Task directions
Because the copy must hold no pictures, return the data below with all of its words intact.

(Records drawn from a dataset)

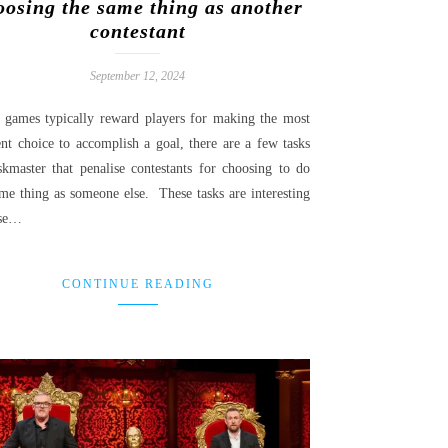
oosing the same thing as another
contestant
September 12, 2024
 games typically reward players for making the most
ent choice to accomplish a goal, there are a few tasks
skmaster that penalise contestants for choosing to do
ame thing as someone else. These tasks are interesting
use…
CONTINUE READING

Response to this exercise
oosing the same thing as another
contestant
September 12, 2024
 games typically reward players for making the most
ent choice to accomplish a goal, there are a few tasks
skmaster that penalise contestants for choosing to do
ame thing as someone else. These tasks are interesting
use…
CONTINUE READING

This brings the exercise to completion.